Станислав от водки не отказывался, а платить не собирался, поскольку денег у него было всего на четвертинку, а до вечера еще ого-го, сколько выпить можно.
– У меня Домна все одно, что ищейка, – разглагольствовал он, наливая водку. – Вот, истинный бог, ищейка. Ей бы только в уголовном розыске сыщиком работать. У нее глаза – не поверишь – насквозь все видят. Для нее все вещи все равно что из стекла сделаны. Вот, бывало, спрячу деньги, так уж заховаю, что сам потом неделю найти не могу, а она найдет. Везде найдет, подлая. Или нюх у нее такой, сам не знаю, только нигде никакого от нее спасения нету. Один раз решил в такое место положить полсотни, что сам черт не догадается, – в фуганок. Клин вынул, сунул туда бумажку, потом опять клин забил. И что ты думаешь? На-а-ш-лаа!.. И там нашла. А вот как? Нет, ты мне скажи – как?
– Я ж говорю тебе – пентюх ты, – твердил Антон. – А потому тебе с деньгами и делов не надо иметь. Лучше самогон держи.
– За самогон притесняют, – сокрушенно молвил Станислав. – Вот кабы медовуху – это можно. Да пчелы нужны.

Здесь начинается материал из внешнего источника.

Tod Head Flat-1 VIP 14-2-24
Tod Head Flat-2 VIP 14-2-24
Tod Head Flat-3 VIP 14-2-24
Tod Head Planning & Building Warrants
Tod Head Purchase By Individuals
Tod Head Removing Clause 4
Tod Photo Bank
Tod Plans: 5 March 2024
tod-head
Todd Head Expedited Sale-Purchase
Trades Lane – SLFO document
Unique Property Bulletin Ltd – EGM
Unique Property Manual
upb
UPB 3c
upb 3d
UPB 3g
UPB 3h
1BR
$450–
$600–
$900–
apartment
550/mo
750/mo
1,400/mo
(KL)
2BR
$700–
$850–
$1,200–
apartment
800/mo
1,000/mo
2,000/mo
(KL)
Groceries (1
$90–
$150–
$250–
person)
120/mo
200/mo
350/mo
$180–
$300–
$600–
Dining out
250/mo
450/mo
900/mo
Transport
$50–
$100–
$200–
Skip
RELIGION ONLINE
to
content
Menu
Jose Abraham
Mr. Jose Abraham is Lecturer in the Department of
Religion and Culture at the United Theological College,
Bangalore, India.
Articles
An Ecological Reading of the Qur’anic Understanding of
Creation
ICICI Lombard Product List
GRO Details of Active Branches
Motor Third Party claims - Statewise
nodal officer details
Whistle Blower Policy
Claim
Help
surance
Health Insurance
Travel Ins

– Заведи пчел, кто ж тебе не дает.
– Гэ-э, заведи… Легко сказать. Это тебе можно. А мне нельзя. Потому как я механизатор. Пчелы, они механизаторов терпеть не могут… Было у меня четыре колоды. Как стал я возле бензина-керосина работать – шабаш. Все улетели. Однажды пришел с работы да так, не переодеваясь, в сад, поглядеть на них. Что ж вы думаете? Заволновались они, как высыпали изо всех колод да на меня темной тучей. Я лицо руками кое-как закрыл, да сам в кусты, а они за мной. Я в хату – и они в хату, я схватил полушубок да на голову. Жена подумала – сбесился человек, давай на меня орать, да видит такое дело – разъяренные, что собаки, пчелы и на нее нападать стали. Она себе тоже одеялом голову укутала, а ноги-то босые, можно сказать, голые. Еле отбились. Хорошо, что детей дома не было, а то досталось бы и им ни за что ни про что. Я ж этого не знал, оказывается, запаха бензинового они терпеть не могут. Так и ушли от меня, все четыре семьи ушли – колоды бросили, а сами улетели в неизвестном направлении. Вот тебе и медовуха.

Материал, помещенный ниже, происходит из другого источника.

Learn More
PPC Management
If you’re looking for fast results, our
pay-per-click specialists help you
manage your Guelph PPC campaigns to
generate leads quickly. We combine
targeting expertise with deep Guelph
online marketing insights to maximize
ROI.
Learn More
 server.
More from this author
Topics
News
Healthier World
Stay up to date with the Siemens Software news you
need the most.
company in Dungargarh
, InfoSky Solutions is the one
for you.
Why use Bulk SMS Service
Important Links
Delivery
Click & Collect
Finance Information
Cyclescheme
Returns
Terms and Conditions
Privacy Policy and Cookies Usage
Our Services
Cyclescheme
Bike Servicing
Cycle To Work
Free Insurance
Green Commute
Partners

Буфетчица подала четвертинку. Яловец сам заплатил, налил сначала себе почти полный стакан, остаток Балалайкину и, поглядывая на сало, сказал:
– Нам бы с тобой, Стась, на кабанов сходить. Намедни, говорят, Котов огромное стадо видел. А в середке хряк пудов на двадцать.
– Врут, – авторитетно замотал головой Балалайкин; он считал себя бывалым охотником. – Одно из двух – или стадо преувеличили, или свинью за хряка приняли.
– Нет, говорят, хряк. Свинья в двадцать пудов быть не может, – возразил Яловец.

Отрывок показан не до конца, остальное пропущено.